Comcast Bows Out of Competition for Fox, CEO Congratulates Disney as Bidding War Ends
After a summer of back-and-forth bids between Comcast and Disney for select entertainment assets owned by 21st Century Fox, Comcast today confirmed that it is bowing out of the bidding war for Fox. The company says the move is to instead focus on acquiring European satellite TV provider Sky, another much-sought-after entertainment company that is seeing interest from the likes of Comcast, Fox, and Disney (via Variety).
For the purchase of 21st Century Fox, this means that Disney is now expected to finally win the bid and close out the acquisition deal in the near future. The most recent steps in that process saw Disney and Fox agree to a $71.3 billion cash and stock deal, which has now also been approved by the Department of Justice on the condition that Disney sells off 22 regional Fox sports networks.
In the announcement confirming that it will not place another bid on Fox, Comcast CEO Brian L. Roberts congratulated Disney and its CEO Bob Iger:
“Comcast does not intend to pursue further the acquisition of the Twenty-First Century Fox assets and, instead, will focus on our recommended offer for Sky,” the company said in a statement Thursday.
Brian L. Roberts, Comcast chairman-CEO, added: “I'd like to congratulate Bob Iger and the team at Disney and commend the Murdoch family and Fox for creating such a desirable and respected company.”
Disney originally announced interest in acquiring 21st Century Fox last December, starting its bidding at $52.4 billion in stock before Comcast forced it to increase the amount and introduce a cash component. Once the acquisition is final, Disney will own Twentieth Century Fox Film and Television studios and Fox-related cable and international TV businesses.
At the time, Disney leadership said that the new Fox assets will build on the company's “commitment to deliver the highest quality branded entertainment,” as well as fuel its ability to “create more appealing content.” The company also referenced its intent to deliver a “more compelling” entertainment experience to Disney consumers “whenever and however” they choose.

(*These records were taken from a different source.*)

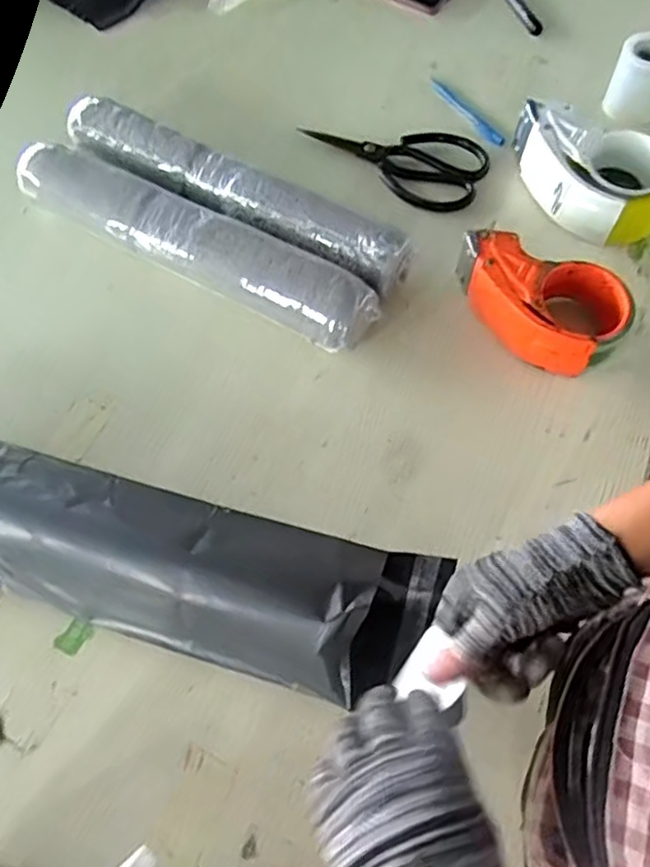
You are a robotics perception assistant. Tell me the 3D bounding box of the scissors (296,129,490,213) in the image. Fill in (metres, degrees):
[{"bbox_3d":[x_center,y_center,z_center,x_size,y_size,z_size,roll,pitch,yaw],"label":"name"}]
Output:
[{"bbox_3d":[0.073,-0.301,0.685,0.196,0.020,0.098,26,69,15],"label":"scissors"}]

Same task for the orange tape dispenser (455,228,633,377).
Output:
[{"bbox_3d":[0.188,-0.119,0.566,0.157,0.063,0.088,25,69,14],"label":"orange tape dispenser"}]

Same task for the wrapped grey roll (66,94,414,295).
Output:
[{"bbox_3d":[-0.094,-0.240,0.634,0.386,0.065,0.061,29,70,16],"label":"wrapped grey roll"}]

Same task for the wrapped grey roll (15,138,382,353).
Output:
[{"bbox_3d":[-0.133,-0.188,0.622,0.397,0.069,0.070,27,69,15],"label":"wrapped grey roll"}]

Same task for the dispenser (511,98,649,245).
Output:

Disney said that the Fox assets would accelerate its use of certain technologies, including the recently acquired BAMTech platform, which it aims to use for its solo-streaming service. With the acquisition, Disney will immediately gain a large stable of old and new television shows and movies to populate its upcoming streaming service, expected to launch in 2019 and compete with Apple's own streaming TV service.